Kinn langsung pening mendengar kalimat-kalimat itu. "Argh, lupakan. Bisa jangan bahas Tawan lagi?" katanya. Lalu menarik Porche agar duduk di tepi ranjang bersamanya.

"Apa alasanmu melarangku? Jangan-jangan kau sendiri yang masih bernostalgia," dengus Porche. "Jika iya, aku akan menyuruh Namsie memecatmu menjadi ayah. Hmph, awas saja kalau sampai berani."

"Porche ... tolonglah ...." kata Kinn.

"Tidakkah kau sendiri lelah? Sejak kemarin yang kita lalui seperti tak nyata."



Porche pun merebahkan diri, tapi dia miring memunggungi sang suami. "Kau tahu? Sebenarnya aku kepikiran soal lelaki itu," katanya. "Bukan hanya satu dua, tapi banyak hal sekaligus ...."

"Apa?"

"Tawan. Aku masih akan tetap bicara soal dia meski kau tak akan tahan," kata Porche keras kepala. "Karena kupikir, saat kita bertemu, aku akan sangat kesal padanya."

Kinn pun menoleh untuk melihat punggung kaku Porche Pacchara. "...."

"Aku membayangkan dia akan kaget melihat kita, terus ada pertengkaran heboh, tapi setelah kita bicara ... kusadari aku sendiri lah yang mendramatisir," kata Porche lantas tertawa bodoh. "Ha ha ... aku ini kenapa sih? Ini kan bukan drama Korea. Lagipula, andai Tawan mampu ingat semuanya, Kim pasti takkan melepaskannya begitu mudah. Ya ampun ...."

Kinn pun hanya mendengarkan semuanya dalam diam.

"Faktanya, dia itu sudah lama mati ...." desah Porche dengan suara memelan. "Bukankah lebih wajar jika aku tidak terlalu keras padanya? Bicara saja tak bisa, mana mungkin sanggup merebutmu dariku? Aku ini benar-benar sangat tolol ...."



Tiba-tiba, Kinn pun merinding mendengar pengakuan tersebut. "Hei, Porche ...." dia sempat menyentuh bahu Porche, tapi lelaki itu menampik sambil mendengus jengkel.

"Dan lagi, setelah dipikir-pikir ulang, yang tolol ternyata bukan hanya aku," kata Porche sambil tertawa. "Tapi kau, Kinn.

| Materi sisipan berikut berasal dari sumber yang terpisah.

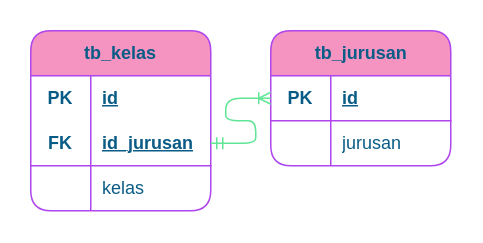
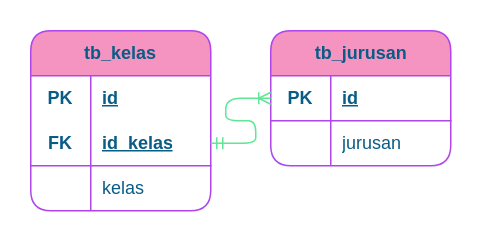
  <mxCell id="0" />
  <mxCell id="1" parent="0" />
  <mxCell id="2" value="tb_jurusan" style="shape=table;startSize=30;container=1;collapsible=1;childLayout=tableLayout;fixedRows=1;rowLines=0;fontStyle=1;align=center;resizeLast=1;html=1;strokeColor=#AF45ED;fontColor=#095C86;fillColor=#F694C1;rounded=1;" vertex="1" parent="1"><mxGeometry x="180" width="120" height="90" as="geometry" y="20" /></mxCell>
  <mxCell id="3" value="" style="shape=tableRow;horizontal=0;startSize=0;swimlaneHead=0;swimlaneBody=0;fillColor=none;collapsible=0;dropTarget=0;points=[[0,0.5],[1,0.5]];portConstraint=eastwest;top=0;left=0;right=0;bottom=1;strokeColor=#AF45ED;fontColor=#095C86;rounded=1;" vertex="1" parent="2"><mxGeometry y="30" width="120" height="30" as="geometry" /></mxCell>
  <mxCell id="4" value="PK" style="shape=partialRectangle;connectable=0;fillColor=none;top=0;left=0;bottom=0;right=0;fontStyle=1;overflow=hidden;whiteSpace=wrap;html=1;strokeColor=#AF45ED;fontColor=#095C86;rounded=1;" vertex="1" parent="3"><mxGeometry width="40" height="30" as="geometry"><mxRectangle width="40" height="30" as="alternateBounds" /></mxGeometry></mxCell>
  <mxCell id="5" value="id" style="shape=partialRectangle;connectable=0;fillColor=none;top=0;left=0;bottom=0;right=0;align=left;spacingLeft=6;fontStyle=5;overflow=hidden;whiteSpace=wrap;html=1;strokeColor=#AF45ED;fontColor=#095C86;rounded=1;" vertex="1" parent="3"><mxGeometry x="40" width="80" height="30" as="geometry"><mxRectangle width="80" height="30" as="alternateBounds" /></mxGeometry></mxCell>
  <mxCell id="6" value="" style="shape=tableRow;horizontal=0;startSize=0;swimlaneHead=0;swimlaneBody=0;fillColor=none;collapsible=0;dropTarget=0;points=[[0,0.5],[1,0.5]];portConstraint=eastwest;top=0;left=0;right=0;bottom=0;strokeColor=#AF45ED;fontColor=#095C86;rounded=1;" vertex="1" parent="2"><mxGeometry y="60" width="120" height="30" as="geometry" /></mxCell>
  <mxCell id="7" value="" style="shape=partialRectangle;connectable=0;fillColor=none;top=0;left=0;bottom=0;right=0;editable=1;overflow=hidden;whiteSpace=wrap;html=1;strokeColor=#AF45ED;fontColor=#095C86;rounded=1;" vertex="1" parent="6"><mxGeometry width="40" height="30" as="geometry"><mxRectangle width="40" height="30" as="alternateBounds" /></mxGeometry></mxCell>
  <mxCell id="8" value="jurusan" style="shape=partialRectangle;connectable=0;fillColor=none;top=0;left=0;bottom=0;right=0;align=left;spacingLeft=6;overflow=hidden;whiteSpace=wrap;html=1;strokeColor=#AF45ED;fontColor=#095C86;rounded=1;" vertex="1" parent="6"><mxGeometry x="40" width="80" height="30" as="geometry"><mxRectangle width="80" height="30" as="alternateBounds" /></mxGeometry></mxCell>
  <mxCell id="9" value="tb_kelas" style="shape=table;startSize=30;container=1;collapsible=1;childLayout=tableLayout;fixedRows=1;rowLines=0;fontStyle=1;align=center;resizeLast=1;html=1;whiteSpace=wrap;rounded=1;strokeColor=#AF45ED;fontColor=#095C86;fillColor=#F694C1;" vertex="1" parent="1"><mxGeometry x="20" width="120" height="120" as="geometry" y="20" /></mxCell>
  <mxCell id="10" value="" style="shape=tableRow;horizontal=0;startSize=0;swimlaneHead=0;swimlaneBody=0;fillColor=none;collapsible=0;dropTarget=0;points=[[0,0.5],[1,0.5]];portConstraint=eastwest;top=0;left=0;right=0;bottom=0;html=1;rounded=1;strokeColor=#AF45ED;fontColor=#095C86;" vertex="1" parent="9"><mxGeometry y="30" width="120" height="30" as="geometry" /></mxCell>
  <mxCell id="11" value="PK" style="shape=partialRectangle;connectable=0;fillColor=none;top=0;left=0;bottom=0;right=0;fontStyle=1;overflow=hidden;html=1;whiteSpace=wrap;rounded=1;strokeColor=#AF45ED;fontColor=#095C86;" vertex="1" parent="10"><mxGeometry width="40" height="30" as="geometry"><mxRectangle width="40" height="30" as="alternateBounds" /></mxGeometry></mxCell>
  <mxCell id="12" value="id" style="shape=partialRectangle;connectable=0;fillColor=none;top=0;left=0;bottom=0;right=0;align=left;spacingLeft=6;fontStyle=5;overflow=hidden;html=1;whiteSpace=wrap;rounded=1;strokeColor=#AF45ED;fontColor=#095C86;" vertex="1" parent="10"><mxGeometry x="40" width="80" height="30" as="geometry"><mxRectangle width="80" height="30" as="alternateBounds" /></mxGeometry></mxCell>
  <mxCell id="13" value="" style="shape=tableRow;horizontal=0;startSize=0;swimlaneHead=0;swimlaneBody=0;fillColor=none;collapsible=0;dropTarget=0;points=[[0,0.5],[1,0.5]];portConstraint=eastwest;top=0;left=0;right=0;bottom=1;html=1;rounded=1;strokeColor=#AF45ED;fontColor=#095C86;" vertex="1" parent="9"><mxGeometry y="60" width="120" height="30" as="geometry" /></mxCell>
  <mxCell id="14" value="FK" style="shape=partialRectangle;connectable=0;fillColor=none;top=0;left=0;bottom=0;right=0;fontStyle=1;overflow=hidden;html=1;whiteSpace=wrap;rounded=1;strokeColor=#AF45ED;fontColor=#095C86;" vertex="1" parent="13"><mxGeometry width="40" height="30" as="geometry"><mxRectangle width="40" height="30" as="alternateBounds" /></mxGeometry></mxCell>
- <mxCell id="15" value="id_jurusan" style="shape=partialRectangle;connectable=0;fillColor=none;top=0;left=0;bottom=0;right=0;align=left;spacingLeft=6;fontStyle=5;overflow=hidden;html=1;whiteSpace=wrap;rounded=1;strokeColor=#AF45ED;fontColor=#095C86;" vertex="1" parent="13"><mxGeometry x="40" width="80" height="30" as="geometry"><mxRectangle width="80" height="30" as="alternateBounds" /></mxGeometry></mxCell>
+ <mxCell id="15" value="id_kelas" style="shape=partialRectangle;connectable=0;fillColor=none;top=0;left=0;bottom=0;right=0;align=left;spacingLeft=6;fontStyle=5;overflow=hidden;html=1;whiteSpace=wrap;rounded=1;strokeColor=#AF45ED;fontColor=#095C86;" vertex="1" parent="13"><mxGeometry x="40" width="80" height="30" as="geometry"><mxRectangle width="80" height="30" as="alternateBounds" /></mxGeometry></mxCell>
  <mxCell id="16" value="" style="shape=tableRow;horizontal=0;startSize=0;swimlaneHead=0;swimlaneBody=0;fillColor=none;collapsible=0;dropTarget=0;points=[[0,0.5],[1,0.5]];portConstraint=eastwest;top=0;left=0;right=0;bottom=0;html=1;rounded=1;strokeColor=#AF45ED;fontColor=#095C86;" vertex="1" parent="9"><mxGeometry y="90" width="120" height="30" as="geometry" /></mxCell>
  <mxCell id="17" value="" style="shape=partialRectangle;connectable=0;fillColor=none;top=0;left=0;bottom=0;right=0;editable=1;overflow=hidden;html=1;whiteSpace=wrap;rounded=1;strokeColor=#AF45ED;fontColor=#095C86;" vertex="1" parent="16"><mxGeometry width="40" height="30" as="geometry"><mxRectangle width="40" height="30" as="alternateBounds" /></mxGeometry></mxCell>
  <mxCell id="18" value="kelas" style="shape=partialRectangle;connectable=0;fillColor=none;top=0;left=0;bottom=0;right=0;align=left;spacingLeft=6;overflow=hidden;html=1;whiteSpace=wrap;rounded=1;strokeColor=#AF45ED;fontColor=#095C86;" vertex="1" parent="16"><mxGeometry x="40" width="80" height="30" as="geometry"><mxRectangle width="80" height="30" as="alternateBounds" /></mxGeometry></mxCell>
  <mxCell id="19" value="" style="edgeStyle=entityRelationEdgeStyle;fontSize=12;html=1;endArrow=ERmandOne;startArrow=ERoneToMany;rounded=1;strokeColor=#60E696;fontColor=#095C86;fillColor=#F694C1;startFill=0;" edge="1" parent="1" source="3" target="13"><mxGeometry width="100" height="100" relative="1" as="geometry"><mxPoint x="-40" y="120" as="sourcePoint" /><mxPoint x="60" as="targetPoint" y="20" /></mxGeometry></mxCell>
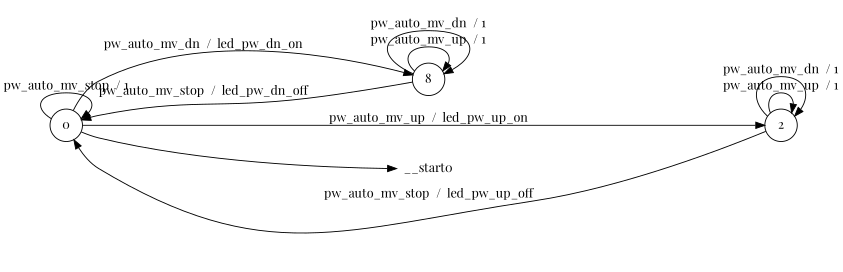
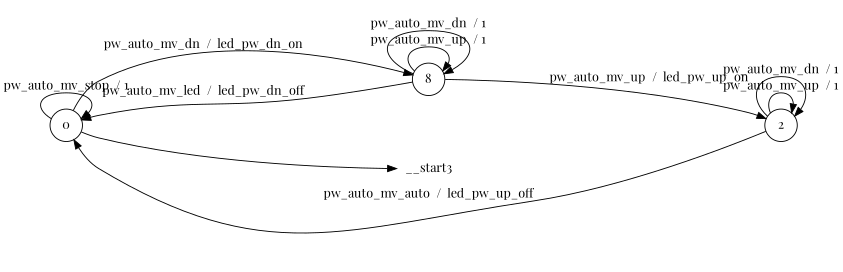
  digraph {
    fontname="Playfair Display"
    rankdir=LR
    node [fontname="Playfair Display" shape=circle]
    edge [fontname="Playfair Display"]
    n1 [label=0]
    n2 [label=8]
    n3 [label=2]
-   __start0 [height=0 shape=none width=0]
+   __start0 [height=0 shape=none width=0 label=__start3]
    n1 -> n1 [label="pw_auto_mv_stop  / 1"]
    n1 -> n2 [label="pw_auto_mv_dn  /  led_pw_dn_on"]
-   n1 -> n3 [label="pw_auto_mv_up  /  led_pw_up_on"]
+   n2 -> n3 [label="pw_auto_mv_up  /  led_pw_up_on"]
    n1 -> __start0
-   n2 -> n1 [label="pw_auto_mv_stop  /  led_pw_dn_off"]
+   n2 -> n1 [label="pw_auto_mv_led  /  led_pw_dn_off"]
    n2 -> n2 [label="pw_auto_mv_up  / 1"]
    n2 -> n2 [label="pw_auto_mv_dn  / 1"]
-   n3 -> n1 [label="pw_auto_mv_stop  /  led_pw_up_off"]
+   n3 -> n1 [label="pw_auto_mv_auto  /  led_pw_up_off"]
    n3 -> n3 [label="pw_auto_mv_up  / 1"]
    n3 -> n3 [label="pw_auto_mv_dn  / 1"]
  }
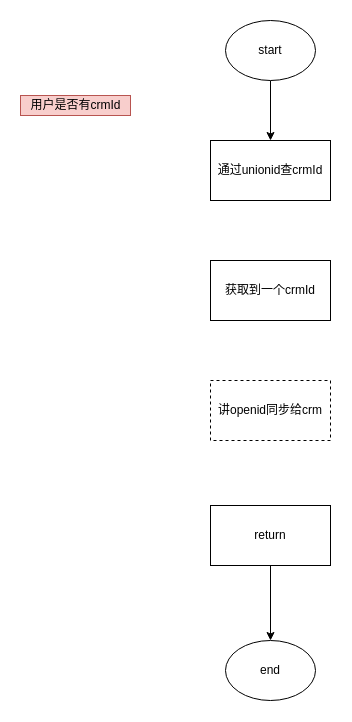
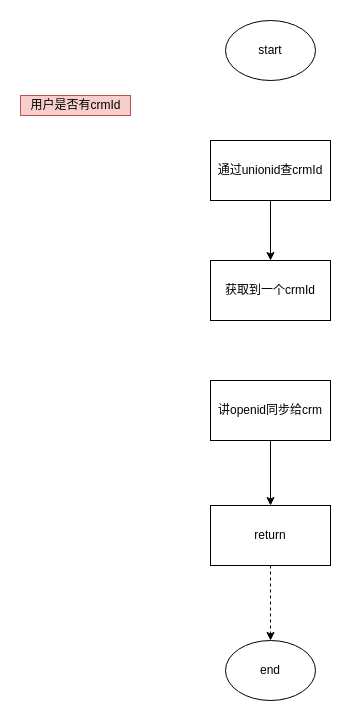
  <mxCell id="0" />
  <mxCell id="1" parent="0" />
- <mxCell id="2" value="" style="edgeStyle=orthogonalEdgeStyle;rounded=0;orthogonalLoop=1;jettySize=auto;html=1;" edge="1" parent="1" source="3" target="5"><mxGeometry relative="1" as="geometry" /></mxCell>
  <mxCell id="3" value="start" style="ellipse;whiteSpace=wrap;html=1;" vertex="1" parent="1"><mxGeometry x="225" y="20" width="90" height="60" as="geometry" /></mxCell>
+ <mxCell id="4" value="" style="edgeStyle=orthogonalEdgeStyle;rounded=0;orthogonalLoop=1;jettySize=auto;html=1;" edge="1" parent="1" source="5" target="6"><mxGeometry relative="1" as="geometry" /></mxCell>
  <mxCell id="5" value="通过unionid查crmId" style="rounded=0;whiteSpace=wrap;html=1;" vertex="1" parent="1"><mxGeometry x="210" y="140" width="120" height="60" as="geometry" /></mxCell>
  <mxCell id="6" value="获取到一个crmId" style="rounded=0;whiteSpace=wrap;html=1;" vertex="1" parent="1"><mxGeometry x="210" y="260" width="120" height="60" as="geometry" /></mxCell>
- <mxCell id="8" value="讲openid同步给crm" style="rounded=0;whiteSpace=wrap;html=1;dashed=1;" vertex="1" parent="1"><mxGeometry x="210" y="380" width="120" height="60" as="geometry" /></mxCell>
- <mxCell id="9" value="" style="edgeStyle=orthogonalEdgeStyle;rounded=0;orthogonalLoop=1;jettySize=auto;html=1;" edge="1" parent="1" source="10" target="11"><mxGeometry relative="1" as="geometry" /></mxCell>
+ <mxCell id="7" value="" style="edgeStyle=orthogonalEdgeStyle;rounded=0;orthogonalLoop=1;jettySize=auto;html=1;" edge="1" parent="1" source="8" target="10"><mxGeometry relative="1" as="geometry" /></mxCell>
+ <mxCell id="8" value="讲openid同步给crm" style="rounded=0;whiteSpace=wrap;html=1;" vertex="1" parent="1"><mxGeometry x="210" y="380" width="120" height="60" as="geometry" /></mxCell>
+ <mxCell id="9" value="" style="edgeStyle=orthogonalEdgeStyle;rounded=0;orthogonalLoop=1;jettySize=auto;html=1;dashed=1;" edge="1" parent="1" source="10" target="11"><mxGeometry relative="1" as="geometry" /></mxCell>
  <mxCell id="10" value="return" style="rounded=0;whiteSpace=wrap;html=1;" vertex="1" parent="1"><mxGeometry x="210" y="505" width="120" height="60" as="geometry" /></mxCell>
  <mxCell id="11" value="end" style="ellipse;whiteSpace=wrap;html=1;" vertex="1" parent="1"><mxGeometry x="225" y="640" width="90" height="60" as="geometry" /></mxCell>
  <mxCell id="12" value="用户是否有crmId" style="text;html=1;align=center;verticalAlign=middle;resizable=0;points=[];autosize=1;strokeColor=#b85450;fillColor=#f8cecc;" vertex="1" parent="1"><mxGeometry x="20" y="95" width="110" height="20" as="geometry" /></mxCell>
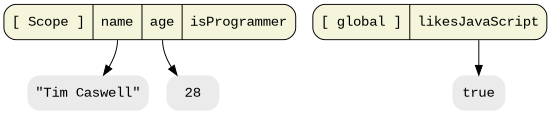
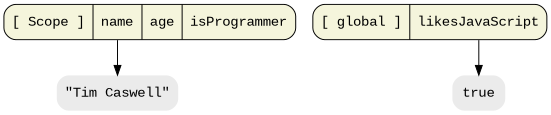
  digraph {
    fontname="Liberation Mono"
    rankdir=TB
    node [fillcolor=gray92 fontname="Liberation Mono" shape=plaintext style="filled,rounded"]
    edge [fontname="Liberation Mono"]
    n1 [fillcolor=beige label="<__proto__>[ Scope ]|<name>name|<age>age|<isProgrammer>isProgrammer" shape=Mrecord style=filled]
    n2 [label="\"Tim Caswell\""]
-   n3 [label=28]
    n4 [fillcolor=beige label="<__proto__>[ global ]|<likesJavaScript>likesJavaScript" shape=Mrecord style=filled]
    n5 [label=true]
    n1 -> n2 [tailport=name]
-   n1 -> n3 [tailport=age]
    n4 -> n5 [tailport=likesJavaScript]
  }
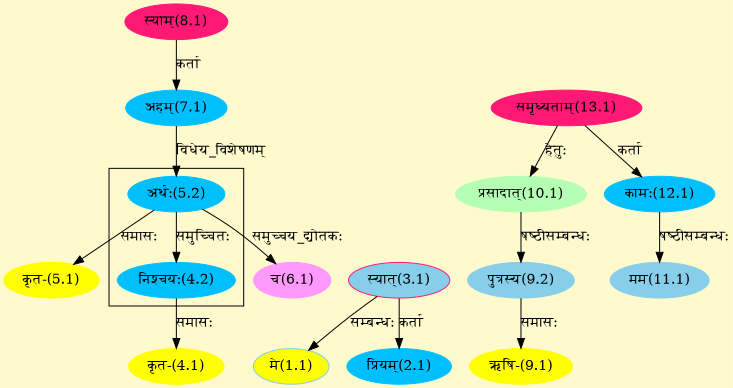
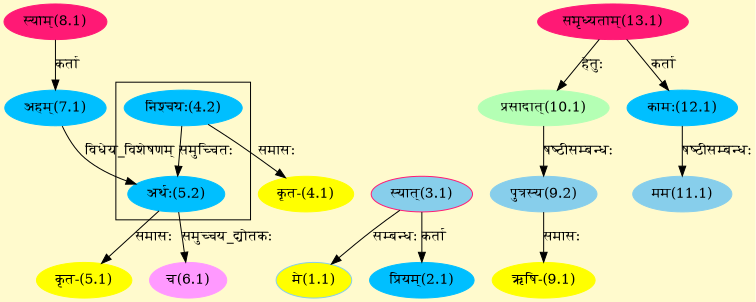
  digraph {
    bgcolor=lemonchiffon1
    compound=true
    rankdir=BT
    node [color="#00BFFF" style=filled]
    edge [dir=back]
    n1 [label="निश्चयः(4.2)"]
    n2 [label="अर्थः(5.2)"]
    n3 [label="अहम्(7.1)"]
    n4 [color="#FF1975" label="स्याम्(8.1)"]
    n5 [color="#87CEEB" fillcolor="#FFFF00" label="मे(1.1)"]
    n6 [color="#FF1975" fillcolor="#87CEEB" label="स्यात्(3.1)"]
    n7 [label="प्रियम्(2.1)"]
    n8 [color="#FFFF00" label="कृत-(4.1)"]
    n9 [color="#FFFF00" label="कृत-(5.1)"]
    n10 [color="#FF99FF" label="च(6.1)"]
    n11 [color="#FFFF00" label="ऋषि-(9.1)"]
    n12 [color="#87CEEB" label="पुत्रस्य(9.2)"]
    n13 [color="#B4FFB4" label="प्रसादात्(10.1)"]
    n14 [color="#FF1975" label="समृध्यताम्(13.1)"]
    n15 [color="#87CEEB" label="मम(11.1)"]
    n16 [label="कामः(12.1)"]
    subgraph cluster_1 {
      n1
      n2
    }
-   n1 -> n2 [label="समुच्चितः"]
+   n2 -> n1 [label="समुच्चितः"]
    n2 -> n3 [label="विधेय_विशेषणम्"]
    n3 -> n4 [label="कर्ता"]
    n5 -> n6 [label="सम्बन्धः"]
    n7 -> n6 [label="कर्ता"]
    n8 -> n1 [label="समासः"]
    n9 -> n2 [label="समासः"]
    n10 -> n2 [label="समुच्चय_द्योतकः"]
    n11 -> n12 [label="समासः"]
    n12 -> n13 [label="षष्ठीसम्बन्धः"]
    n13 -> n14 [label="हेतुः"]
    n15 -> n16 [label="षष्ठीसम्बन्धः"]
    n16 -> n14 [label="कर्ता"]
  }
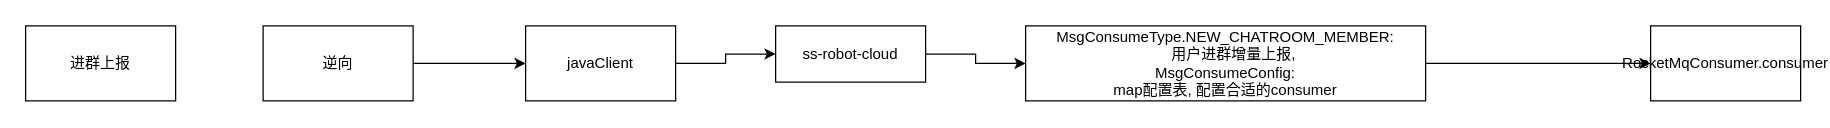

Karena dari sekian foto Tawan yang kulihat, aku tidak menemukan satu pun kalian bersamanya."

DEG

"Apa?"

"Atau setidaknya, yang terlihat seperti diambil olehmu?" kata Porche. "Karena sudut-sudut pandangnya ... di game center, di taman, di pantai, di bioskop, atau saat dia termenung seorang diri--ha ha ha ... mustahil kau menemaninya ke tempat-tempat seperti itu."







Buktinya, waktu melihat semua foto tersebut, aku yakin kau pun baru menemukannya pertama kali.

Tanpa sadar, Kinn pun meremas seprai harum yang didudukinya. Sebab perkataan Porche benar adanya.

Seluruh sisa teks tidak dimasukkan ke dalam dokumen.